MATERIAL TO PROCESS:
╭──
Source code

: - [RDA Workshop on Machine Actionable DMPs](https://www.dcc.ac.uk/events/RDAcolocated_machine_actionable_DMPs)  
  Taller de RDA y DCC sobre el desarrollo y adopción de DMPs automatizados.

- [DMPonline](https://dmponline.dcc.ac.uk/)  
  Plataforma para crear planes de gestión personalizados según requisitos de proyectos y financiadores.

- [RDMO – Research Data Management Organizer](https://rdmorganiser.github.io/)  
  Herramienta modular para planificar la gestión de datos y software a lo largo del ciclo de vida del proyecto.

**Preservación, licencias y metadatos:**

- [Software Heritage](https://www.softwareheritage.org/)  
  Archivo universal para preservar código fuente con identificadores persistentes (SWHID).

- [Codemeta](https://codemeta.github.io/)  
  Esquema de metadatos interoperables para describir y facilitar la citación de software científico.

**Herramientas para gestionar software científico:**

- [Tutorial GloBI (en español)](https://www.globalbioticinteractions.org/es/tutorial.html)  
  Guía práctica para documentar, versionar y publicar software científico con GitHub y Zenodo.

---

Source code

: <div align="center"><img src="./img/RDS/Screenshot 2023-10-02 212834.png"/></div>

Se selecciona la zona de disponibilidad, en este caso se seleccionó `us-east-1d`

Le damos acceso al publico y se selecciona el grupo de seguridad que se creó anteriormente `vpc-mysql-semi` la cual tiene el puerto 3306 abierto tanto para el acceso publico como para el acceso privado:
╰──
TASK ITEM:
Return, word for word, every line from the top of the entries down to the line that holds "- [Software Heritage](https://www.softwareheritage.org/)", both included.

TASK ANSWER:
Source code

: - [RDA Workshop on Machine Actionable DMPs](https://www.dcc.ac.uk/events/RDAcolocated_machine_actionable_DMPs)  
  Taller de RDA y DCC sobre el desarrollo y adopción de DMPs automatizados.

- [DMPonline](https://dmponline.dcc.ac.uk/)  
  Plataforma para crear planes de gestión personalizados según requisitos de proyectos y financiadores.

- [RDMO – Research Data Management Organizer](https://rdmorganiser.github.io/)  
  Herramienta modular para planificar la gestión de datos y software a lo largo del ciclo de vida del proyecto.

**Preservación, licencias y metadatos:**

- [Software Heritage](https://www.softwareheritage.org/)  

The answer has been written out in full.